Ненависть к «боженьке» ничуть не мешала Ленину по-библейски изничтожать оппортунистов, «продающих за чечевичную похлебку свое право первородства», а марксизм, на манер Энгельса, сравнивать с «первоначальным христианством» («Государство и революция»). «Пусть мертвые хоронят своих мертвецов», — говорит он по поводу русских и западных социал-демократов в статье «Задачи пролетариата в нашей революции» (1917). Сталин обратит то же евангельское речение против оппозиционной горьковской «Новой жизни» (название газеты вообще донельзя раздражало большевиков, заставляя полемически его обыгрывать). Сразу же после Октября, осуждая от имени ЦК «сомнения, колебания и трусость» «всех маловеров», вышедших из руководства, Ленин монотонно заклинает свою паству: «Пусть же будут спокойны и тверды все трудящиеся!» Так, на пороге социалистического Ханаана, он воспроизводит Книгу Иисуса Навина, повествующую о вторжении в Землю обетованную; в первой ее главе четырежды звучит этот самый призыв: «Будь тверд и мужествен». Спустя два года Ленин снова повторяет библейские стихи, обращаясь к венгерским коммунистам, когда те осуществили у себя государственный переворот: «Будьте тверды! <…> Подавляйте колебания беспощадно. Расстрел — вот законная участь труса на войне <…> Во всем мире все, что есть честного в рабочем классе, на вашей стороне. Каждый месяц приближает мировую пролетарскую революцию. Будьте тверды! Победа будет за нами!» В Библии это выглядело так: «Будь тверд и мужествен, не страшись и не ужасайся; ибо с тобою Господь Бог твой везде, куда ни пойдешь <…> Всякий, кто воспротивится повелению твоему и не послушается слов твоих во всем, что ты ни повелишь ему, будет предан смерти. Только будь тверд и мужествен!» (Нав. 1: 9, 18).
Дело, конечно, не только в церковной фразеологии, воздействие которой на большевизм обычно интерпретируется крайне поверхностно, и не только в сквозящей за ней самоидентификации всего ленинского движения с «первоначальным христианством». У этого весьма банального отождествления имелись серьезные и очень конкретные практические последствия, непосредственно сказавшиеся прежде всего на полемике с бундовцами и меньшевиками, а в более отдаленной перспективе — на судьбе коммунистической партии и страны в целом.

Приведённые строки
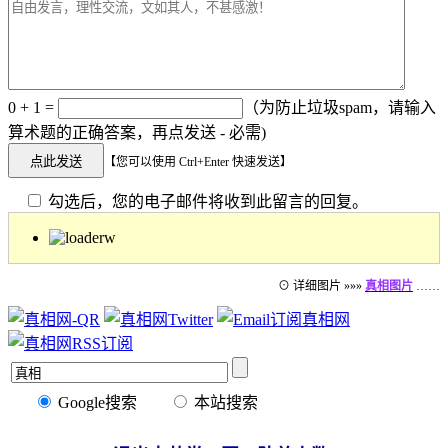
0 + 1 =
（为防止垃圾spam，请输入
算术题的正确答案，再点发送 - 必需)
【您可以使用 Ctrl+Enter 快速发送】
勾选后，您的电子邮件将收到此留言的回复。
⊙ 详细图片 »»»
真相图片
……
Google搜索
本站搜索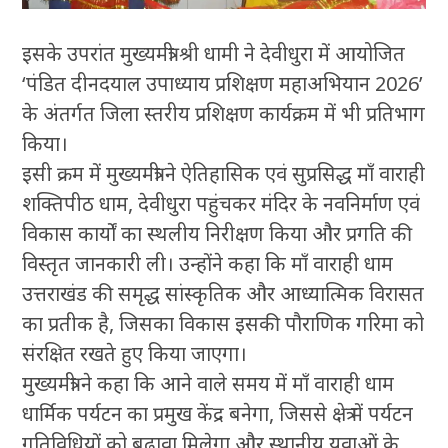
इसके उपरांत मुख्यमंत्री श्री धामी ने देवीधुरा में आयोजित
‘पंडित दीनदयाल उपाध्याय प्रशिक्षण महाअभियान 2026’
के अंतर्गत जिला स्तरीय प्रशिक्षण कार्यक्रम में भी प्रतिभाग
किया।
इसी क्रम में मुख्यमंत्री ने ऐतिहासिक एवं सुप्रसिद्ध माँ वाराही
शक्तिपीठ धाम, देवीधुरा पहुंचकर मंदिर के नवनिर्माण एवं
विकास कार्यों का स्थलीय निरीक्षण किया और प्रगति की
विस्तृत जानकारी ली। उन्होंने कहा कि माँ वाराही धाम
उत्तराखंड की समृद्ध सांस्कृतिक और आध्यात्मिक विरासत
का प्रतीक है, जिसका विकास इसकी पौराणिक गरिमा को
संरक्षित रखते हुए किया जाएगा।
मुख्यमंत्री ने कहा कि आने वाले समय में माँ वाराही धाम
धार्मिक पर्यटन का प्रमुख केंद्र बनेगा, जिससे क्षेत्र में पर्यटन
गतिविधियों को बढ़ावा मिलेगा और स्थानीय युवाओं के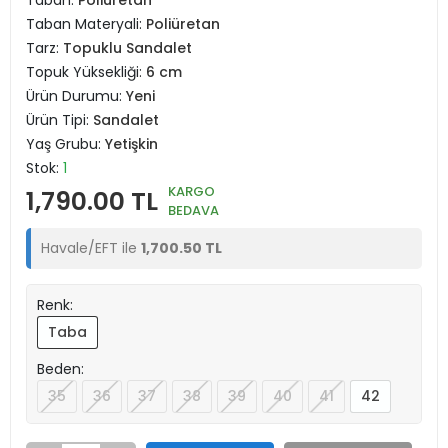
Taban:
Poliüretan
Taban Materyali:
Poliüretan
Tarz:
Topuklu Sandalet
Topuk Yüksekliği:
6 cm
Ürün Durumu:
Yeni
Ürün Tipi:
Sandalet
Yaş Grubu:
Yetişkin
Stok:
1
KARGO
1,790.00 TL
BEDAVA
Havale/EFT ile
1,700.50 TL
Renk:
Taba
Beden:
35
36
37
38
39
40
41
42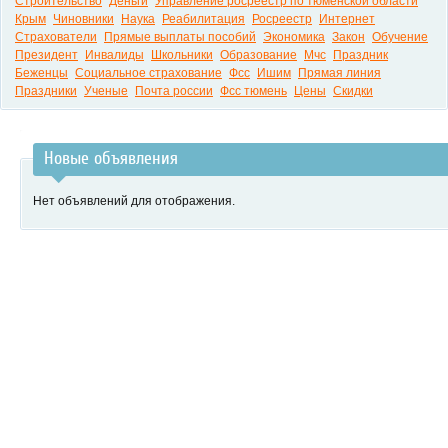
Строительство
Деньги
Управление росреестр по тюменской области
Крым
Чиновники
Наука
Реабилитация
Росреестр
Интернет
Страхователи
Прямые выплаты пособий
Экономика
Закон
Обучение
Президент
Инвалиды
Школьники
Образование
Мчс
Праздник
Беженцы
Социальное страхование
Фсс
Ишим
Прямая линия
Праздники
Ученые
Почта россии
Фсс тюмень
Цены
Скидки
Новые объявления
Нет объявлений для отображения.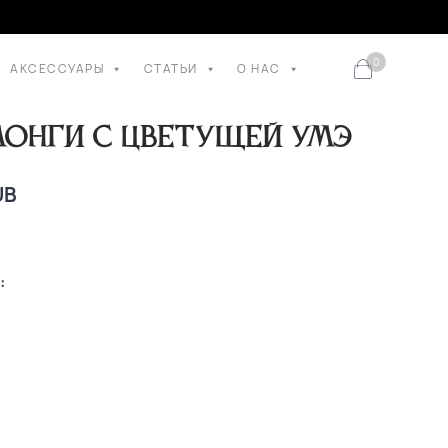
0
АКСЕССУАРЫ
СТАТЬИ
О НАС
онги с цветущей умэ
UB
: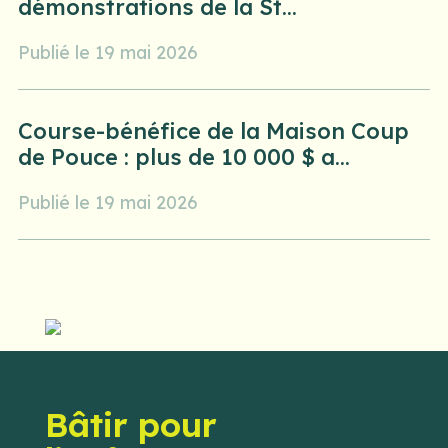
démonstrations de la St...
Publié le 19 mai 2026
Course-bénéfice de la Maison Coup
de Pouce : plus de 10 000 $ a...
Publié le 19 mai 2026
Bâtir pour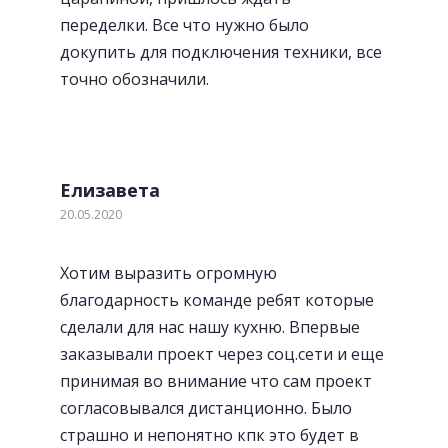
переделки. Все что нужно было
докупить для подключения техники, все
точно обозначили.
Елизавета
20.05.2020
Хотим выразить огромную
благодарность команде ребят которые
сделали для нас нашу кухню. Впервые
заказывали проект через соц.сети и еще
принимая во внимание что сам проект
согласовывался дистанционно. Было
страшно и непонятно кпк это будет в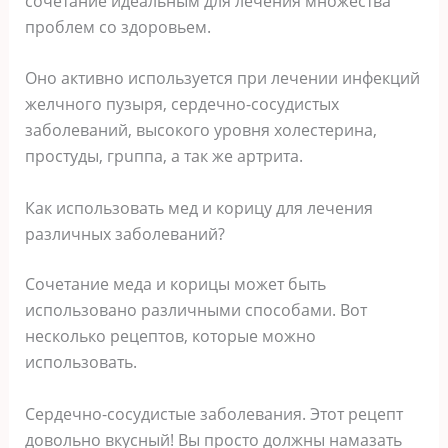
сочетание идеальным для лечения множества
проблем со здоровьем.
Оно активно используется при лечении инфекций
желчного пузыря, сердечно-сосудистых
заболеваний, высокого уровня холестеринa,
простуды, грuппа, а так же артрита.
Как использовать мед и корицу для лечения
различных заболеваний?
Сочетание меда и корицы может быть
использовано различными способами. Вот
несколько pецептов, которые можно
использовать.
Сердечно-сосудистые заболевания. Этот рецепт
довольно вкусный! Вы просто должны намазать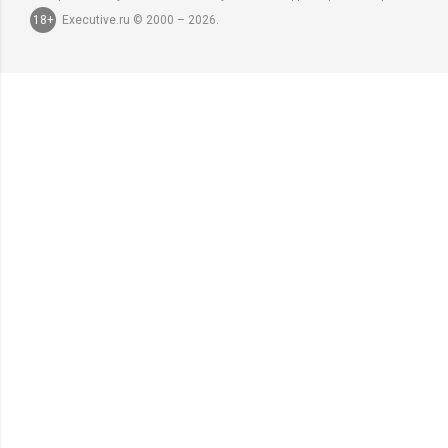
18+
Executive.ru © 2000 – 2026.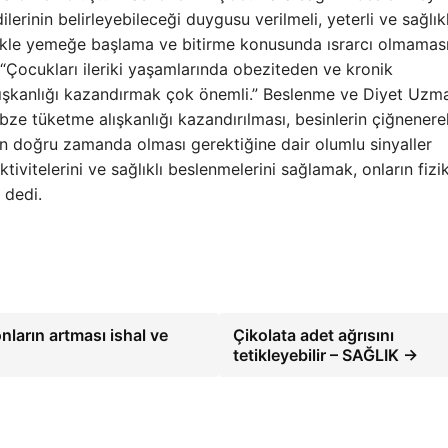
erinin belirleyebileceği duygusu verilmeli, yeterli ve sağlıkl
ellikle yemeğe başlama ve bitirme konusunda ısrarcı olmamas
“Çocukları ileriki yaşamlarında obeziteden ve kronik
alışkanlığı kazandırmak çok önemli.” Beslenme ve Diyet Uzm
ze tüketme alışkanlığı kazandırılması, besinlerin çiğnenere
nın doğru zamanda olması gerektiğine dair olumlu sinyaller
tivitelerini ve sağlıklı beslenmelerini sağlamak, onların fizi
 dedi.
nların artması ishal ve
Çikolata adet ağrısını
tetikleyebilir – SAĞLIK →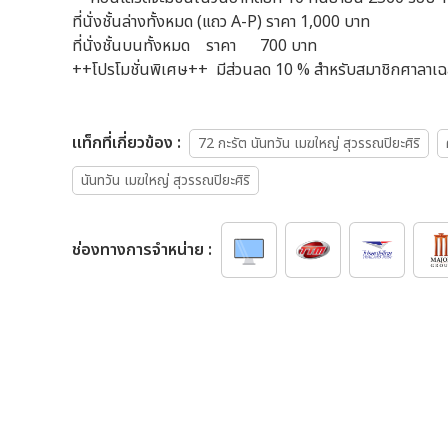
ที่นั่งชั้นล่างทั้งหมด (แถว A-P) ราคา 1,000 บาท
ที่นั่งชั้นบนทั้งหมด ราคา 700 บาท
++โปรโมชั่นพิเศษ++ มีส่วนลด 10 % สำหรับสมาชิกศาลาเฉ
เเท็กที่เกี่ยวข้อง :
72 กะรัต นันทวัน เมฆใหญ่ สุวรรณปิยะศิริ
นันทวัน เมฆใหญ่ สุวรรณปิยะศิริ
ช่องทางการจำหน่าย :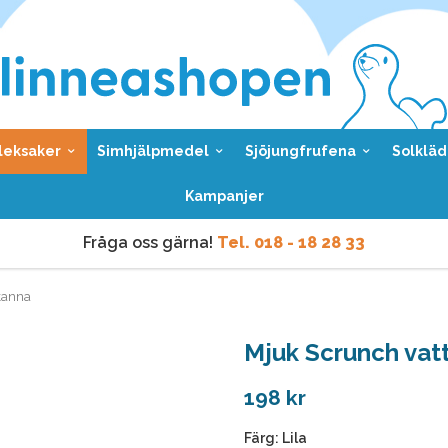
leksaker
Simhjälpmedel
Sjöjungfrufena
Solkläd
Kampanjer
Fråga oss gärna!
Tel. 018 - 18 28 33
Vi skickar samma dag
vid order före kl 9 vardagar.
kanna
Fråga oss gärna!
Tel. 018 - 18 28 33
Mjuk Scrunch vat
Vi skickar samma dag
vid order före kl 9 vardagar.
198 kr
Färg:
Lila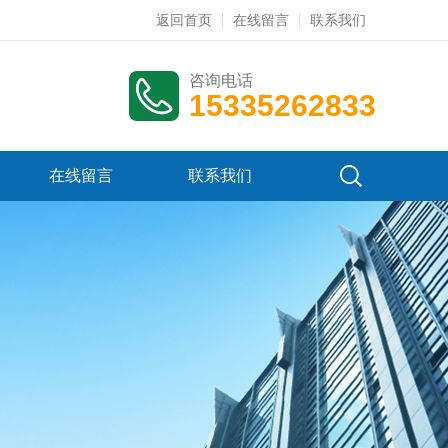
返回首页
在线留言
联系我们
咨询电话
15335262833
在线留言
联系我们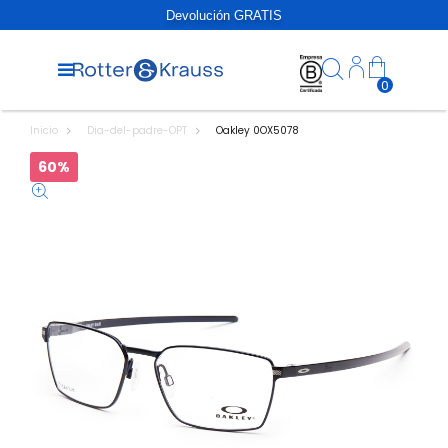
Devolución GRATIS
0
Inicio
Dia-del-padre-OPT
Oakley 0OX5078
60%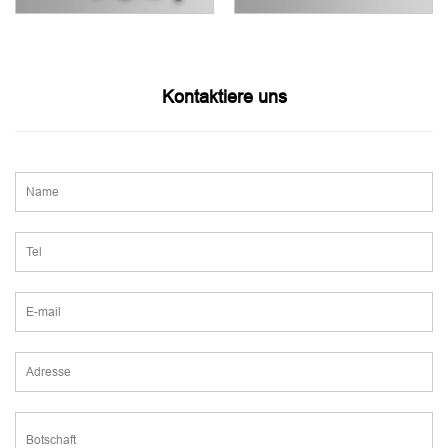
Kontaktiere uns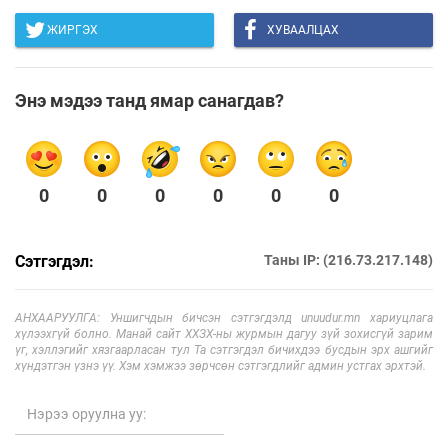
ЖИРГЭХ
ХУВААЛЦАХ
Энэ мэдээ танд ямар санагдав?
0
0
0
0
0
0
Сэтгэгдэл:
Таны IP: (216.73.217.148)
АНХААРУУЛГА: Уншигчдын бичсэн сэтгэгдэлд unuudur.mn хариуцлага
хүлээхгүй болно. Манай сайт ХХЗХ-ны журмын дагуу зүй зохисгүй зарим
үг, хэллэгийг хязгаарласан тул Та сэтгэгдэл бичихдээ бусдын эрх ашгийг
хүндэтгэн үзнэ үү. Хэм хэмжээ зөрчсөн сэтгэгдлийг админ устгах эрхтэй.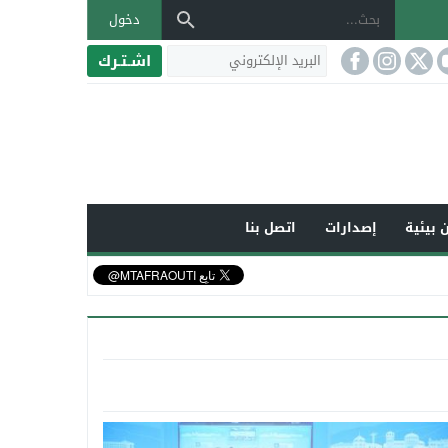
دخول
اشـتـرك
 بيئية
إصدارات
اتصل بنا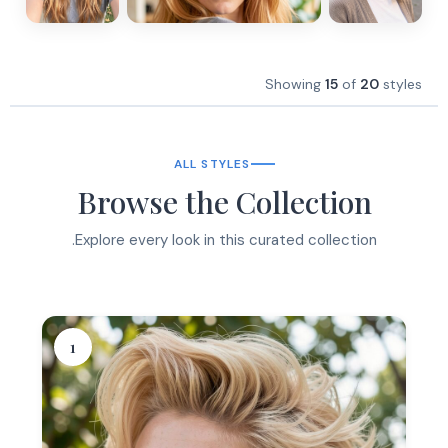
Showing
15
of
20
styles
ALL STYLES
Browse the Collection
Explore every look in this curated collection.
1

Что нужно сделать
Выпишите из исходного текста все названия книг, статей и газет, заключённые в кавычки.

Ответ к упражнению
«Государство и революция»
«Задачи пролетариата в нашей революции»
«Новая жизнь»